As you enter the exhibition, there’s a video playing on the big screens, footage of various landscapes during the seasons providing a visually appealing backdrop to the narration by David Stratton. Also included are letters and comments from Van Gogh, read by David Wenham. Much of the information in here is freely available online and in books but it was a nice addition to the exhibition for those who might have been less familiar with aspects of Van Gogh’s personal life. There are also some tablets set up where visitors can scroll through an interactive timeline of the artist’s life accompanied by sketches and photographs.
The first main room has a number of prints and engravings by other artists that were owned by and/or inspired Van Gogh, including some beautiful prints by Japanese ukiyo-e artist Utagawa Hiroshige. I hadn’t seen much work in this style before now so I found the almost illustrative style of these landscapes and figures particularly beautiful. Once I’d spent time perusing these prints, I moved on into the main section of the exhibition where Van Gogh’s works were displayed. Throughout the exhibition are sections of text displayed on the walls, providing more details about specific paintings or series of paintings as well as the artist in general.
Unsurprisingly, many of Van Gogh’s most famous works – such as The Starry Night, Irises, Cafe Terrace at Night, Vase with Sunflowers – are absent from this exhibition; given their value, I’d imagine whichever museum or private collector owns them would be reluctant to let them out of their sight. Some of the paintings that were on show at the NGV included Still Life with a Basket of Apples and Two Pumpkins, one of his Self Portraits from 1887, River Bank in Springtime, and Avenue of Poplars in Autumn. Some of my favourites included The Rectory Garden in Nuenen in the Snow (1985) for its muted, misty qualities and bleak atmosphere, and Bowl with Peonies and Roses because of its loosely textured background and flower petals. The paintings are all arranged by season – as the title of the exhibition would suggest – and together they convey Van Gogh’s fascination with the way nature’s cycles influence and parallel our own lives.
Though it’s easy enough to look at photos of paintings online, it’s just not the same as being able to see the art in person. When you look at a painting on a computer monitor, you don’t see the textures, the rich brush strokes, the subtle blends of colour within each area of the painting. Some that I particularly loved were Orchard in Blossom, The Garden of Saint-Paul Hospital and Flowering Meadow with Trees and Dandelions, where the short, sharp strokes created an almost illustrative style. The Green Vineyard also drew me to it with its brightly coloured, thickly applied paint; so much paint has been slathered on that the foliage look almost three dimensional, and areas of the sky look like they were blended with the artist’s fingers rather than with a brush.

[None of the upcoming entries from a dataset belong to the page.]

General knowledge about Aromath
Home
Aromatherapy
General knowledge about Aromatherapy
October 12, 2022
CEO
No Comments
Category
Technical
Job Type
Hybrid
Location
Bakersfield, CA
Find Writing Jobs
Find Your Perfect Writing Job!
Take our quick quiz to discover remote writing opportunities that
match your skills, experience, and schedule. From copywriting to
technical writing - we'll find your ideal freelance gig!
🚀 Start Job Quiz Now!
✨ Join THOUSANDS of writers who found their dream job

Apparently Van Gogh is one of the fastest-selling exhibitions in Australia, with 150,000 visitors coming to the NGV in a little over a month. If you have any interest in Impressionism, it’s worth going along to the Van Gogh and the Seasons exhibition. It provides an interesting look into the Dutch artist’s life and it’s a rare opportunity to get a close look at paintings by one of history’s most renowned artists.
The Van Gogh and the Seasons exhibition at the National Gallery of Victoria runs from April 28 to July 9, 2017.